What Happened: Hamas / Israel war
What’s It Mean: By now, you’re all aware of the tragic events that have unfolded this week within Israel. The events have created global uncertainty in a variety of markets. Ironically, for the majority of the week, stocks traded higher as a direct result of interest rates declining. Typically, when there is global uncertainty, capital runs into safety which remains the US treasury market. Consider for a moment, if you run a sovereign wealth fund in the Middle East and are concerned about your risk exposure. You may quickly shift money into US Treasuries for safety even if it is for a short period of time. When money flows into the US Treasury market, this creates increased demand for our bonds which then reduces the interest rates. A reduction in interest rates is a positive for stocks and is why, in our opinion, markets traded higher most of the week.
Why do we care? While the situation within Israel and Gaza is a day-by-day event, we feel this may give the Fed even further excuse to pause their rate hikes in the face of inflationary concerns. The US stock market seems to be much more concerned about inflation and interest rates than geopolitical issues, at least at this point in time. There is much speculation surrounding whether or not Iran will become more involved, and what the US response would be in that instance. Oil markets have been moving higher as has Gold.

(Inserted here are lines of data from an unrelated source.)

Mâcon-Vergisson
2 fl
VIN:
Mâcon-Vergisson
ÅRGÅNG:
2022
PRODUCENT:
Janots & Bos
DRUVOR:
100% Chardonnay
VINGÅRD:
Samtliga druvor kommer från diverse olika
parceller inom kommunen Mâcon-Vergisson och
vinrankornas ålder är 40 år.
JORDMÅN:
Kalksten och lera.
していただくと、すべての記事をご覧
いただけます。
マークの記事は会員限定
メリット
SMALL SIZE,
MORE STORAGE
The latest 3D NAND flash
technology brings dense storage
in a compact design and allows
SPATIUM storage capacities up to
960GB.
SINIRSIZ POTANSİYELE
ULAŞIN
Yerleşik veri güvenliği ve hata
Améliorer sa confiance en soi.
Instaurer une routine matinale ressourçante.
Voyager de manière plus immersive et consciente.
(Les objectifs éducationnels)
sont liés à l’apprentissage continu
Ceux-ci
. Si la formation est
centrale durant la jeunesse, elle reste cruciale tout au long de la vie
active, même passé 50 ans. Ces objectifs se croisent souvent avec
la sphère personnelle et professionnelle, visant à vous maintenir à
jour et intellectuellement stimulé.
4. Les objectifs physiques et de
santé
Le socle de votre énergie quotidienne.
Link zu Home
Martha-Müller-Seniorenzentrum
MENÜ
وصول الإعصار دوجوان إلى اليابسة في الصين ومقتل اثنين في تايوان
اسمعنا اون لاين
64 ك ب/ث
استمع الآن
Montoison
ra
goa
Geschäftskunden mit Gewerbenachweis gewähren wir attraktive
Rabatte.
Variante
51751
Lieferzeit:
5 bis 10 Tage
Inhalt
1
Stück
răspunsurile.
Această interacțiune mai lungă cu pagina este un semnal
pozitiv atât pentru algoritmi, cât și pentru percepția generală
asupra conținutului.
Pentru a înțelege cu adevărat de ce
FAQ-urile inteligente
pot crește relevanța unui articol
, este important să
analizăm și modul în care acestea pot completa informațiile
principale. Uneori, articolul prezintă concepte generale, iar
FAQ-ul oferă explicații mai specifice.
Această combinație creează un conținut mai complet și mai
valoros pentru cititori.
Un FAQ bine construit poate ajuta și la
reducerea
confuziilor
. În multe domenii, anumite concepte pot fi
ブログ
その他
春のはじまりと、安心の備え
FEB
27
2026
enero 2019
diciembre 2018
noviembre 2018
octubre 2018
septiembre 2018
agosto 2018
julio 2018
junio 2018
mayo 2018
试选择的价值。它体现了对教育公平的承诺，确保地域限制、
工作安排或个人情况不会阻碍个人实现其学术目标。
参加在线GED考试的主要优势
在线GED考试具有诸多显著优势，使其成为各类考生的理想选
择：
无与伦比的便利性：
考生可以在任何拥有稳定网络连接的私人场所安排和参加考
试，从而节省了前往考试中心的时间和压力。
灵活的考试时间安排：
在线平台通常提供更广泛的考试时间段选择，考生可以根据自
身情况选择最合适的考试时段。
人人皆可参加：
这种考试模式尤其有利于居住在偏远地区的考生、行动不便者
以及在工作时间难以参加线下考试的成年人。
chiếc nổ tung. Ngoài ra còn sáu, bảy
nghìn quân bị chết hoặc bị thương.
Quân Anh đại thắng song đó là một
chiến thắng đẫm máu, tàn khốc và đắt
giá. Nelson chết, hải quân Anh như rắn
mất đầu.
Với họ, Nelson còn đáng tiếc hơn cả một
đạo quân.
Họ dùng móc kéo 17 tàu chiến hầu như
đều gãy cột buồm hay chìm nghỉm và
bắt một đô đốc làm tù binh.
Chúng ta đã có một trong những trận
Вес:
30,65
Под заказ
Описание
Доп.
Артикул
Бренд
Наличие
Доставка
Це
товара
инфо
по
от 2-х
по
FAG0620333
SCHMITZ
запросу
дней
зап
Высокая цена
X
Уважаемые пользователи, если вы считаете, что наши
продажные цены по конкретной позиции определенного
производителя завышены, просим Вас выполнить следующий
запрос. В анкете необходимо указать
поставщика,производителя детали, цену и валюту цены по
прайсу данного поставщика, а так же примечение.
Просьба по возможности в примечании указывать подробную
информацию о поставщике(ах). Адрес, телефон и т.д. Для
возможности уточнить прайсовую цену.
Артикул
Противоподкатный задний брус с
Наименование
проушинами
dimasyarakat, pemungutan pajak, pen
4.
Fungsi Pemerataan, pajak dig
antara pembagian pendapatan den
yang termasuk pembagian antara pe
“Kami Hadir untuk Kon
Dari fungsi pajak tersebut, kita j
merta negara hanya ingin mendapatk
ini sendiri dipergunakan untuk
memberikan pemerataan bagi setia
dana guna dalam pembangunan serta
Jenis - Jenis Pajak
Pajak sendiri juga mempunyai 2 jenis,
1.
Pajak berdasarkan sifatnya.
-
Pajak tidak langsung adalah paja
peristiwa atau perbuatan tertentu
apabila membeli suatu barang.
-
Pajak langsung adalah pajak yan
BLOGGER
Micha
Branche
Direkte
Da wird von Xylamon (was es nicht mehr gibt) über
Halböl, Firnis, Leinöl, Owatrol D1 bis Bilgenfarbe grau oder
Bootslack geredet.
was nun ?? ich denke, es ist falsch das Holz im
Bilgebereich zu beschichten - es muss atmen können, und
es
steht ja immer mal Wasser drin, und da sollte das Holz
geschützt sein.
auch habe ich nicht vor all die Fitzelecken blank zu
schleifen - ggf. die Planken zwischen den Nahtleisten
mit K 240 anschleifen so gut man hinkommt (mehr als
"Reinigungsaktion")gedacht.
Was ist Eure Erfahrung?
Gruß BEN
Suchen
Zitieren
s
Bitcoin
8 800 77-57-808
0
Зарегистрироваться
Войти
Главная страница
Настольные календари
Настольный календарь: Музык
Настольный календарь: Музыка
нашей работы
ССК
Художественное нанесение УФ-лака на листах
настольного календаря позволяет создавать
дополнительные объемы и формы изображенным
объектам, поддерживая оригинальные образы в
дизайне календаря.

For the last several years, it hasn’t proven beneficial to be diversified among various different asset classes such as Gold; however, that seems to be changing very quickly. I will be writing more about our positive outlook into year end and specifically into 2024, but for now, clients can feel comfortable in the fact that portfolios remain well diversified and in the areas we see great opportunity.
What Happened: Inflationary reports from PPI Producer Price Index and CPI Consumer Price Index.
What’s It Mean: Surprisingly, we got a very hot PPI number this week which would have recently increased rates and hurt stocks. Ironically, this did not happen which we feel is due to the shift in focus from US Inflationary concern towards the war overseas. CPI was in-line with expectations; however, still quite a bit higher than the FOMC target of 2%. Again, interest rates were not impacted and stocks reacted favorably.
Why do we care? It seems that investor concern is shifting away from the interest rate markets and inflationary concern and more on the geopolitical events unfolding abroad. As global capital moves into the safety of US Treasuries, the demand for our bonds is a boost for equities. Should this continue, we expect rates to decline further while stocks continue to benefit. We will watch this relationship closely.